## Work item
Update the data from its first line through the line containing "8: (149, 173)" by replacing "visible" with "detected", leaving everything else unchanged, and return only those lines.
○ ○ ○ ○ ○ ○ ○
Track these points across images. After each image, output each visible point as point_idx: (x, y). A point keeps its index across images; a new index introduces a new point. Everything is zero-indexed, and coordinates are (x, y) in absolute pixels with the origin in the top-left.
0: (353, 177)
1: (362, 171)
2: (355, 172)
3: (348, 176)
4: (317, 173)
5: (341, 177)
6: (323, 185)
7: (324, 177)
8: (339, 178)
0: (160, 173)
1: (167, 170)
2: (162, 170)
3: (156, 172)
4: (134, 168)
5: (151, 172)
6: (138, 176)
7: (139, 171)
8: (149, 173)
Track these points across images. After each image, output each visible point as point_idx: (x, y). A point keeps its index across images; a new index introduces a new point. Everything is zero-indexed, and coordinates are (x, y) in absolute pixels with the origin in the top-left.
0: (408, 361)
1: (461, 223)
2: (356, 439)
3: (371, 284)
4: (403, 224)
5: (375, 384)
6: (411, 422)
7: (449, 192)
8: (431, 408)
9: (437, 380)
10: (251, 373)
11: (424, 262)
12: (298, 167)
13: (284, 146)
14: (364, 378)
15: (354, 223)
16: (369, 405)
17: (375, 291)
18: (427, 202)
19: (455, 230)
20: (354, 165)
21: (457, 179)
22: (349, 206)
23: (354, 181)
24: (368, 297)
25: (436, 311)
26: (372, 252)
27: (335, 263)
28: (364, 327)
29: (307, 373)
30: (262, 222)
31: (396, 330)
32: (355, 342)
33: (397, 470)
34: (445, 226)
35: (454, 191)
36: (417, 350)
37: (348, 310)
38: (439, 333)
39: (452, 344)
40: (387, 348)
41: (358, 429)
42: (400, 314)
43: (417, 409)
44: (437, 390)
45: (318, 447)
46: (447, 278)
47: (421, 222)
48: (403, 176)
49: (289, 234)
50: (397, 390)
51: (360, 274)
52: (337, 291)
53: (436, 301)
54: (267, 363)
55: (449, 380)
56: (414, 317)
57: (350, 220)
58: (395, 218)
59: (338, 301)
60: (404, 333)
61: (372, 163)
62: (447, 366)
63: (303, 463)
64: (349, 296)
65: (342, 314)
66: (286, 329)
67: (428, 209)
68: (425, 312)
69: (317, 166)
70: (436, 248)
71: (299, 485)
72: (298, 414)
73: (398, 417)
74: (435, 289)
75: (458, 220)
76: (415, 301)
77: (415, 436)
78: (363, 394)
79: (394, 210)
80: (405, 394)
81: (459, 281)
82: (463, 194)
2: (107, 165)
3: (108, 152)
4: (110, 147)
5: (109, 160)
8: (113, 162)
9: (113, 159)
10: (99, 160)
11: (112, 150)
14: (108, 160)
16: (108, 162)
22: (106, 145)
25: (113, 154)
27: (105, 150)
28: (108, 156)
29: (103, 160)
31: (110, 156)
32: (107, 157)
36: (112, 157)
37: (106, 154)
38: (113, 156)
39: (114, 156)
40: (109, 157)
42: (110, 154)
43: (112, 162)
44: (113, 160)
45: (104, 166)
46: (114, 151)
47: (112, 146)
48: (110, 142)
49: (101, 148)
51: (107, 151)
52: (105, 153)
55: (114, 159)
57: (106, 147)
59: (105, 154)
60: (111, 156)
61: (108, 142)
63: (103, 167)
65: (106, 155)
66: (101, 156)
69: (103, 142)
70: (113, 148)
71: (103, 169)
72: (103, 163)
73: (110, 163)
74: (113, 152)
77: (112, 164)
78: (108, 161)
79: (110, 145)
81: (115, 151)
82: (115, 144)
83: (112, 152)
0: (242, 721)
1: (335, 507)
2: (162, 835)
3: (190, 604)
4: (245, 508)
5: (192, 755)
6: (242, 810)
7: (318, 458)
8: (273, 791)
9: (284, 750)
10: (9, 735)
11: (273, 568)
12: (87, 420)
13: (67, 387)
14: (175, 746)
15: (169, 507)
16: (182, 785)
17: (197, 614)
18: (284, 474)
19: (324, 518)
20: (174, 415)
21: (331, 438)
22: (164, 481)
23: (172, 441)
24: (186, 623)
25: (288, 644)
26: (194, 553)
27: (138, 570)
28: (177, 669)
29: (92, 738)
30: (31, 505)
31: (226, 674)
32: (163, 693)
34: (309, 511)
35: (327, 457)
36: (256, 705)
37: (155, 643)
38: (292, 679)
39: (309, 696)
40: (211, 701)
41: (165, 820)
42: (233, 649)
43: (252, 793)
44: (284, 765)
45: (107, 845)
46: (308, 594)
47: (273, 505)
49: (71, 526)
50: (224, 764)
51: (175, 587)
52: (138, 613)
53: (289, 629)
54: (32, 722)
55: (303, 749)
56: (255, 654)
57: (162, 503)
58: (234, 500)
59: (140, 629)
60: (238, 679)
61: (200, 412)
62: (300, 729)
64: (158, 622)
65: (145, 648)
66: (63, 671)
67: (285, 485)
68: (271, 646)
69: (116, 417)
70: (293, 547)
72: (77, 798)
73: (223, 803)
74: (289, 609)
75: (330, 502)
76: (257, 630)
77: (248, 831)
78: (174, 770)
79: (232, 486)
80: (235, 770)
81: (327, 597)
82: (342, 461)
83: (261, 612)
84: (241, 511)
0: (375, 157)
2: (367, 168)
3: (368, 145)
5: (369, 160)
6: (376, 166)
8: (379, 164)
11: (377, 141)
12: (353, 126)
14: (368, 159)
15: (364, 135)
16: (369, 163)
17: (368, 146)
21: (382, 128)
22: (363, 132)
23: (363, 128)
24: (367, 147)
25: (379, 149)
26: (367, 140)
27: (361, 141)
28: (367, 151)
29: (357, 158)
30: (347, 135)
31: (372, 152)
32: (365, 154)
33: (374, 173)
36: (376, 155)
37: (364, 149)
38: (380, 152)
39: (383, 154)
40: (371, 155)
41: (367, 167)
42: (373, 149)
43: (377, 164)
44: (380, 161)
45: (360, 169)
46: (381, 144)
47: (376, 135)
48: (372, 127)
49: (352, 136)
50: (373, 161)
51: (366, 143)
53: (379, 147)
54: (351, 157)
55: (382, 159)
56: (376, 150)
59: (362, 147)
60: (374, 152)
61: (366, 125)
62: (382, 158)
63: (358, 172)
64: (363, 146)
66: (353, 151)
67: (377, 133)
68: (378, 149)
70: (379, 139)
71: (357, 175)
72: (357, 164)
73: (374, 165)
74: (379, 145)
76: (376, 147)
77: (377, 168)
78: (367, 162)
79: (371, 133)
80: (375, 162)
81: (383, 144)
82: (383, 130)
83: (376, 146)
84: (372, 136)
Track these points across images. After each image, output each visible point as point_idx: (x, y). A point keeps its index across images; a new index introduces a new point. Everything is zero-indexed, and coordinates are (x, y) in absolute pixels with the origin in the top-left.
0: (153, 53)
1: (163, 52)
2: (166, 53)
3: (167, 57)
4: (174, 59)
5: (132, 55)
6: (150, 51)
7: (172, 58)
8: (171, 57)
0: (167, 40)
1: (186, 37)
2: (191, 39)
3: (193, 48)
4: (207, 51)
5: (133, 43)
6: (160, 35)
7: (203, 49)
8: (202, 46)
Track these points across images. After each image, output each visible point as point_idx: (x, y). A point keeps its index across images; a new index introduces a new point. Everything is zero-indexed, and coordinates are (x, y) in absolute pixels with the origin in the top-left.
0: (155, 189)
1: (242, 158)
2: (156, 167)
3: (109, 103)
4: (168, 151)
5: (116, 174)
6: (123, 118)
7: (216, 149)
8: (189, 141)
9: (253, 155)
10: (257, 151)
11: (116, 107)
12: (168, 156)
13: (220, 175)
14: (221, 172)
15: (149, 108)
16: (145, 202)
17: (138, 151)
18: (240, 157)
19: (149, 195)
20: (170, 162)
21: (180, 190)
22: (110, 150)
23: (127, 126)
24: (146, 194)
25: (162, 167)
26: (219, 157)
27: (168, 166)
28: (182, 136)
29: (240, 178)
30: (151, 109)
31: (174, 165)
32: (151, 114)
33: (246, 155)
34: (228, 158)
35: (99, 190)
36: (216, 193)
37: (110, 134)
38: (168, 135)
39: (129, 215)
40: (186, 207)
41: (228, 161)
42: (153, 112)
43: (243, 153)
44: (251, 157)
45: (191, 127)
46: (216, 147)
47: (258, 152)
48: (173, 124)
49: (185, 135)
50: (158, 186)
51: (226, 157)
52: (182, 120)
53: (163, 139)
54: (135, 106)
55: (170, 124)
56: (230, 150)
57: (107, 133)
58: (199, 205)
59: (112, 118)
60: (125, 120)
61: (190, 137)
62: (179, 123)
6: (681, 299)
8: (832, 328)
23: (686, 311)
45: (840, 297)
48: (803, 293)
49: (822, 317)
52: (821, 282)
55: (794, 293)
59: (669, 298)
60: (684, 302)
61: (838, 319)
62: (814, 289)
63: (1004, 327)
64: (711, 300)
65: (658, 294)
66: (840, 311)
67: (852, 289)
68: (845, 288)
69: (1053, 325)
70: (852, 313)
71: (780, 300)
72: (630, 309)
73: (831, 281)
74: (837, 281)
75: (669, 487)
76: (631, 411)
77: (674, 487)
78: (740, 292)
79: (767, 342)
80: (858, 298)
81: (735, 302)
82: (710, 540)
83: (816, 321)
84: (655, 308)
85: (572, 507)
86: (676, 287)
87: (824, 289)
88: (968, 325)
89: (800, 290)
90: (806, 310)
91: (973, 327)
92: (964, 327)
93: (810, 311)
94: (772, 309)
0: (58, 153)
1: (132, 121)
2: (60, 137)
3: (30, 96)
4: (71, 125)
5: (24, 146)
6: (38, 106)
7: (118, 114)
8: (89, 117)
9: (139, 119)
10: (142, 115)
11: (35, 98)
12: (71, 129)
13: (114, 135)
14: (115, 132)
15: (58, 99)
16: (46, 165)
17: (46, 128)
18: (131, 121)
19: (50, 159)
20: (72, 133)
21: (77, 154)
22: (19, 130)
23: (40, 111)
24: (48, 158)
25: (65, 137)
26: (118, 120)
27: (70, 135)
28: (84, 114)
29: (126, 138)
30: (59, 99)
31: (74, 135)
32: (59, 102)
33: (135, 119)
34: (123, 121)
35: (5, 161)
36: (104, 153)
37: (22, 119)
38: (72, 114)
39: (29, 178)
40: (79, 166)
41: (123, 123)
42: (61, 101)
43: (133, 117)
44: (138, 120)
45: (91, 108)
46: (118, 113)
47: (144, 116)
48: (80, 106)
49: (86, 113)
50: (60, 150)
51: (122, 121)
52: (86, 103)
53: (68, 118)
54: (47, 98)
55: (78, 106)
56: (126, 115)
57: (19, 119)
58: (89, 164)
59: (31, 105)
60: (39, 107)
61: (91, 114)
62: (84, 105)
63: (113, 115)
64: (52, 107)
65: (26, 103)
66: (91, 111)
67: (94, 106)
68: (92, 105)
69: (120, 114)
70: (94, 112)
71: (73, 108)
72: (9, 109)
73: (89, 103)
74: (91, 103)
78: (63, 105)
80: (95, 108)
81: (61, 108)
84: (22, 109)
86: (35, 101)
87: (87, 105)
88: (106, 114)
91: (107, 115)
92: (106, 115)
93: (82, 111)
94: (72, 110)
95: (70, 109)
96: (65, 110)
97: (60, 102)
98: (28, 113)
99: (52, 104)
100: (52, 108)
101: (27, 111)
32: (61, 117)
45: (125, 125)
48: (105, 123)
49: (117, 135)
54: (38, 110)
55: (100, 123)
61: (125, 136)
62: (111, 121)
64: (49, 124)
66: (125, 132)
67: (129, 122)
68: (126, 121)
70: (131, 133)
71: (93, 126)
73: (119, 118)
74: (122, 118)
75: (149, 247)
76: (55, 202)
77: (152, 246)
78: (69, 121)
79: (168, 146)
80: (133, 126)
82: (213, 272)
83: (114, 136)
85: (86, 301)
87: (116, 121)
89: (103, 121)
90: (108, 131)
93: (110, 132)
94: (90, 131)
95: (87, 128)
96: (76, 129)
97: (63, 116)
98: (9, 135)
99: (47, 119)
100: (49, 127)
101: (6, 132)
○ ○ ○ ○ ○ ○ ○
## Written solution
Track these points across images. After each image, output each detected point as point_idx: (x, y). A point keeps its index across images; a new index introduces a new point. Everything is zero-indexed, and coordinates are (x, y) in absolute pixels with the origin in the top-left.
0: (353, 177)
1: (362, 171)
2: (355, 172)
3: (348, 176)
4: (317, 173)
5: (341, 177)
6: (323, 185)
7: (324, 177)
8: (339, 178)
0: (160, 173)
1: (167, 170)
2: (162, 170)
3: (156, 172)
4: (134, 168)
5: (151, 172)
6: (138, 176)
7: (139, 171)
8: (149, 173)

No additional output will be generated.